The Brisbane couple originally took out their mortgage with the Commonwealth Bank because it offered a competitive rate and allowed them to use a family guarantor to take the first steps on the property ladder, buying a three bedroom home in Annerley, Queensland.
“You don’t have to put up with the antics of banks or continue to dance with the devil,” Mr Billsborough said. “We saved around $500 initially but were still saving around $250 at the end compared to our initial Commonwealth Bank arrangement.”
Pre-empting the Reserve Bank’s moves on Melbourne Cup Day, when they lifted the official cash rate 0.25 per cent to 4.75 per cent, the couple decided a few weeks ago that it was time to have a free Home Loan Health Check with Aussie and Tom Mewing.
“I managed to find them a great deal with Bankwest, saving them $385 a month on repayments and $280 a month on their consolidated debts, which equals a combined $665 a month savings,” Mr Mewing said.
“You have to vote with your feet if you’re not happy because it does work,” Mr Billsborough said.

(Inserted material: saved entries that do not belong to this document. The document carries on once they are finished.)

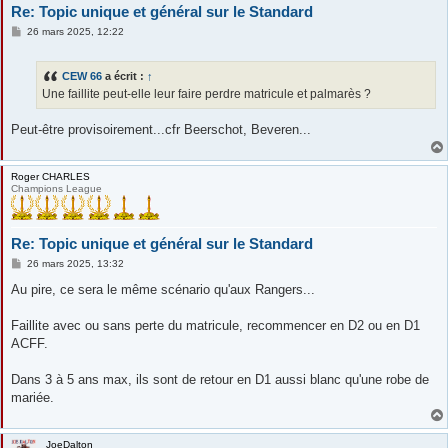
Re: Topic unique et général sur le Standard
M
26 mars 2025, 12:22
e
s
s
CEW 66
a écrit :
↑
a
g
Une faillite peut-elle leur faire perdre matricule et palmarès ?
e
Peut-être provisoirement...cfr Beerschot, Beveren...
Roger CHARLES
Champions League
Re: Topic unique et général sur le Standard
M
26 mars 2025, 13:32
e
s
Au pire, ce sera le même scénario qu'aux Rangers...
s
a
g
Faillite avec ou sans perte du matricule, recommencer en D2 ou en D1
e
ACFF.
Dans 3 à 5 ans max, ils sont de retour en D1 aussi blanc qu'une robe de
mariée.
JoeDalton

Mr Mewing said he has had a great deal of interest from new and old clients following the RBA move, and the CBA inflicting almost double the pain with its decision to lift 0.45 per cent.
“We’ve been extremely busy in the week since the rate rise, there is a lot of anger out there,” he said.
“Regardless, it’s always prudent to keep an eye on your financial needs to ensure your getting the most of out of your mortgage.”